WHAT THE TASK REQUIRES:
Write out again only the lines running from the one that contains "M 527,1215 C" to the end of the records below, including both the first and the last.

Stored data
※

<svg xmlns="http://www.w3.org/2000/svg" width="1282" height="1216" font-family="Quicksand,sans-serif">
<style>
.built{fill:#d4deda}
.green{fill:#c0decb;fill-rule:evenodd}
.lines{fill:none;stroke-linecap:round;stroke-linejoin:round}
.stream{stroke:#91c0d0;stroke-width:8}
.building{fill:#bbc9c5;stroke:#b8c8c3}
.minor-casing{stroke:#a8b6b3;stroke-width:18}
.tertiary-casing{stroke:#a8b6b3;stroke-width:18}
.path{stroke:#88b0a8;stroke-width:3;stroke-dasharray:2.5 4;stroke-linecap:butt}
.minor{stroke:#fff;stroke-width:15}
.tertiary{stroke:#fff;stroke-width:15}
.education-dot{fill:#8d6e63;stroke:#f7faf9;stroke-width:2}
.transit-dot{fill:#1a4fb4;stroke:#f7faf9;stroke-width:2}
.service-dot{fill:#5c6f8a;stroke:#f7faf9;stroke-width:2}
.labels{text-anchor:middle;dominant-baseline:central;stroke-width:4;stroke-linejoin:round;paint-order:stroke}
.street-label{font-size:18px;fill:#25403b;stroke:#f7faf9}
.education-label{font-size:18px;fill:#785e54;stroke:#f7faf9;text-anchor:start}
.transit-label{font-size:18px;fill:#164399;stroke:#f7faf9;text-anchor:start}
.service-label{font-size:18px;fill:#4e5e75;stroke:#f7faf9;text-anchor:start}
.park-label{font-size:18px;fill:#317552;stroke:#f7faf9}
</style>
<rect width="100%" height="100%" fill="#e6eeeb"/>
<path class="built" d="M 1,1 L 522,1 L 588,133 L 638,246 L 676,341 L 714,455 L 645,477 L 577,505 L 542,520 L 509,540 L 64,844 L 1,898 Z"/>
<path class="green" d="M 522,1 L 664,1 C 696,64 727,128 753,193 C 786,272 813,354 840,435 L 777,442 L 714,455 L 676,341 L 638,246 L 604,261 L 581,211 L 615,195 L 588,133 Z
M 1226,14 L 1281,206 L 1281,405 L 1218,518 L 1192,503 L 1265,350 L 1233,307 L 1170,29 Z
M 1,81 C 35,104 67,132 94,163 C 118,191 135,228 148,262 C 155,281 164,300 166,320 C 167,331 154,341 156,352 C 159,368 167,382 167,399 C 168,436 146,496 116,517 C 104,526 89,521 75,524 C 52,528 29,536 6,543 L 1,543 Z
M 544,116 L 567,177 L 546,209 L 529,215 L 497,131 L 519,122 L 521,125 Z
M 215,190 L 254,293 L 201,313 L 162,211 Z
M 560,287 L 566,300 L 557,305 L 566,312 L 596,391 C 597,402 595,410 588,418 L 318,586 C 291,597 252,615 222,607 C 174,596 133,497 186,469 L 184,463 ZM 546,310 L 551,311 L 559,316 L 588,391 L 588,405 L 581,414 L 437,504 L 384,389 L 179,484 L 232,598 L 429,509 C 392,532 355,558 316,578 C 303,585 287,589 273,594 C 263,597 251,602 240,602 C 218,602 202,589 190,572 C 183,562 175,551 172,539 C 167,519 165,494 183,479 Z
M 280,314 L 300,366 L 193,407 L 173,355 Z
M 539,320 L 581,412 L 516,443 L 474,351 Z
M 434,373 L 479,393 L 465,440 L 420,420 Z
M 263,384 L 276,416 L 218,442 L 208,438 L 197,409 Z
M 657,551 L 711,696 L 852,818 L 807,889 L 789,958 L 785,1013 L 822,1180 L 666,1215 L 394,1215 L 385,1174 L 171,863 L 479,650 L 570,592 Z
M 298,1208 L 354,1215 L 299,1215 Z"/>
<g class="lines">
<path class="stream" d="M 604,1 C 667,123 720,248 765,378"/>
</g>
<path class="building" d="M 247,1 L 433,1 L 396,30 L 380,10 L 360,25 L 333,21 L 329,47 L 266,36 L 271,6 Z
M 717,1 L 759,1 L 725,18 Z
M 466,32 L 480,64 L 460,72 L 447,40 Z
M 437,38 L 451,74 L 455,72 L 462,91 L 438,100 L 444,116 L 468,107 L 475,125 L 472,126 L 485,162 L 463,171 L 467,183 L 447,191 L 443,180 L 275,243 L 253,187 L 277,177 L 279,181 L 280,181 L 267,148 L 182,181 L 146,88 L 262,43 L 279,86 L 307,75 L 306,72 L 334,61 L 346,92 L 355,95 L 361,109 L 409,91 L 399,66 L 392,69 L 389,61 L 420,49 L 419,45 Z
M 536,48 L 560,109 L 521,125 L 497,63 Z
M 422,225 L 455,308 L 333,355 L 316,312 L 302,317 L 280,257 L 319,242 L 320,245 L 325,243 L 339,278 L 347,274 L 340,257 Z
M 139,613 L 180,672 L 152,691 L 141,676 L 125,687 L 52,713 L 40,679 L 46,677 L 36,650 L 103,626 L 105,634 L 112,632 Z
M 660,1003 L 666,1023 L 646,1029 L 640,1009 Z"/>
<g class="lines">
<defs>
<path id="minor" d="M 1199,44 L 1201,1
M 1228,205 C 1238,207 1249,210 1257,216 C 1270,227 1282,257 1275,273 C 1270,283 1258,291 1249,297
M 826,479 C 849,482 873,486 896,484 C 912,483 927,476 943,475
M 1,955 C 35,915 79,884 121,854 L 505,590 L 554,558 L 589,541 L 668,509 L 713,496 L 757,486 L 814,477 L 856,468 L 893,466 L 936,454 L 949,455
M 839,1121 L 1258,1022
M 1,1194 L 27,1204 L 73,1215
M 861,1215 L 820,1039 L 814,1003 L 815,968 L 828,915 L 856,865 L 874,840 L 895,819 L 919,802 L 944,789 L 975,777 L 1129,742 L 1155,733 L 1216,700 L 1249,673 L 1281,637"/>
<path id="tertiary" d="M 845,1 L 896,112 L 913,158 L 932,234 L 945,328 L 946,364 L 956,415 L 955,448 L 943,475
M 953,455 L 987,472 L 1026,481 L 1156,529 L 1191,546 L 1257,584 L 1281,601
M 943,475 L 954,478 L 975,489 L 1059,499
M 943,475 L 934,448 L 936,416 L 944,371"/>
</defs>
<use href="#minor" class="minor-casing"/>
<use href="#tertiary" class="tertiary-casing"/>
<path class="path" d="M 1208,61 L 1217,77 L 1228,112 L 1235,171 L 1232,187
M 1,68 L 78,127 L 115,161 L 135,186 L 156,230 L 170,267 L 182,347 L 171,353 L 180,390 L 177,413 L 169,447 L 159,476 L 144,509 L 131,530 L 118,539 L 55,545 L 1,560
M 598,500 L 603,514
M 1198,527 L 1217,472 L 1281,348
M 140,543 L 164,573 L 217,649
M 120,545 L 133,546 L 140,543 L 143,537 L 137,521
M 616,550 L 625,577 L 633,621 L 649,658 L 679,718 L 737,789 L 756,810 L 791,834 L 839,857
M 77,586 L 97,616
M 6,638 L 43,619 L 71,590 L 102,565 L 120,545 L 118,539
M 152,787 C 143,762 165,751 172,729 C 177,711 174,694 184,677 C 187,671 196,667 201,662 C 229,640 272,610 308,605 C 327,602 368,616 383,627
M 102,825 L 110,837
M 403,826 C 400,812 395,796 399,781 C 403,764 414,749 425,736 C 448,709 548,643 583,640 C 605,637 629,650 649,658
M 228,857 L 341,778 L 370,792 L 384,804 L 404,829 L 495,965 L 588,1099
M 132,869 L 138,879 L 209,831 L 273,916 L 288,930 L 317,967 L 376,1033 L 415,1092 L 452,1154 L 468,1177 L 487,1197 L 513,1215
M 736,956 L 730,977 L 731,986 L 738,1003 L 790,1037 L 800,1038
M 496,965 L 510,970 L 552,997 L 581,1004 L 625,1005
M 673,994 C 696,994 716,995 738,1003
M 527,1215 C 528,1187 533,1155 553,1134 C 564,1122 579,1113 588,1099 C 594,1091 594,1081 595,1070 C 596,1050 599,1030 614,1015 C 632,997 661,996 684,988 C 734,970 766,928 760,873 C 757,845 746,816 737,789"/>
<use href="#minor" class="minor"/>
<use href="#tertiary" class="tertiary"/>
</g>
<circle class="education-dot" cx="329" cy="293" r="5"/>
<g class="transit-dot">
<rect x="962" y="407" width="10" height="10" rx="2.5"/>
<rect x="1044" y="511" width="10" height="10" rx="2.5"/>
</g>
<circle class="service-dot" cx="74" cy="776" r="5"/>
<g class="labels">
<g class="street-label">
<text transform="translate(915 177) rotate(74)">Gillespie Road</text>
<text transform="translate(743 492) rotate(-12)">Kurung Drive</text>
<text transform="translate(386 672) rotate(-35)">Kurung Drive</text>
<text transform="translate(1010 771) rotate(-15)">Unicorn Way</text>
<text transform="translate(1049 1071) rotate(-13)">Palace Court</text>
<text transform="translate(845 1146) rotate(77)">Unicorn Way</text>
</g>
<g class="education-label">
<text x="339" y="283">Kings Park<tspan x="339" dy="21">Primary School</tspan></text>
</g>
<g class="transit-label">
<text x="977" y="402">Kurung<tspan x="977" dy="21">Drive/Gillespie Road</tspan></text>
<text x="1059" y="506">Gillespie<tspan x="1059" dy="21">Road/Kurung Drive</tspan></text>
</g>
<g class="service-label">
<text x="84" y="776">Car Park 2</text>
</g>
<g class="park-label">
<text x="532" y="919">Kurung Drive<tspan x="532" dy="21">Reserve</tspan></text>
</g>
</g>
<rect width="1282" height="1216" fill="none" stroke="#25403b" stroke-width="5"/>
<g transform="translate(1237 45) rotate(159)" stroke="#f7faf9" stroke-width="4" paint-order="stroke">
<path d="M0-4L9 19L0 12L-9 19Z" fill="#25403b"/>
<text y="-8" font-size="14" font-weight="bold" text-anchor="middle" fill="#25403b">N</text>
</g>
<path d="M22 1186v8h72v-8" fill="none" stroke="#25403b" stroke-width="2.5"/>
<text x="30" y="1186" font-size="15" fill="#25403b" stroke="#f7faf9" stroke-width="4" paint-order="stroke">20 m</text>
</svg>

※

RESULT BELOW:
M 527,1215 C 528,1187 533,1155 553,1134 C 564,1122 579,1113 588,1099 C 594,1091 594,1081 595,1070 C 596,1050 599,1030 614,1015 C 632,997 661,996 684,988 C 734,970 766,928 760,873 C 757,845 746,816 737,789"/>
<use href="#minor" class="minor"/>
<use href="#tertiary" class="tertiary"/>
</g>
<circle class="education-dot" cx="329" cy="293" r="5"/>
<g class="transit-dot">
<rect x="962" y="407" width="10" height="10" rx="2.5"/>
<rect x="1044" y="511" width="10" height="10" rx="2.5"/>
</g>
<circle class="service-dot" cx="74" cy="776" r="5"/>
<g class="labels">
<g class="street-label">
<text transform="translate(915 177) rotate(74)">Gillespie Road</text>
<text transform="translate(743 492) rotate(-12)">Kurung Drive</text>
<text transform="translate(386 672) rotate(-35)">Kurung Drive</text>
<text transform="translate(1010 771) rotate(-15)">Unicorn Way</text>
<text transform="translate(1049 1071) rotate(-13)">Palace Court</text>
<text transform="translate(845 1146) rotate(77)">Unicorn Way</text>
</g>
<g class="education-label">
<text x="339" y="283">Kings Park<tspan x="339" dy="21">Primary School</tspan></text>
</g>
<g class="transit-label">
<text x="977" y="402">Kurung<tspan x="977" dy="21">Drive/Gillespie Road</tspan></text>
<text x="1059" y="506">Gillespie<tspan x="1059" dy="21">Road/Kurung Drive</tspan></text>
</g>
<g class="service-label">
<text x="84" y="776">Car Park 2</text>
</g>
<g class="park-label">
<text x="532" y="919">Kurung Drive<tspan x="532" dy="21">Reserve</tspan></text>
</g>
</g>
<rect width="1282" height="1216" fill="none" stroke="#25403b" stroke-width="5"/>
<g transform="translate(1237 45) rotate(159)" stroke="#f7faf9" stroke-width="4" paint-order="stroke">
<path d="M0-4L9 19L0 12L-9 19Z" fill="#25403b"/>
<text y="-8" font-size="14" font-weight="bold" text-anchor="middle" fill="#25403b">N</text>
</g>
<path d="M22 1186v8h72v-8" fill="none" stroke="#25403b" stroke-width="2.5"/>
<text x="30" y="1186" font-size="15" fill="#25403b" stroke="#f7faf9" stroke-width="4" paint-order="stroke">20 m</text>
</svg>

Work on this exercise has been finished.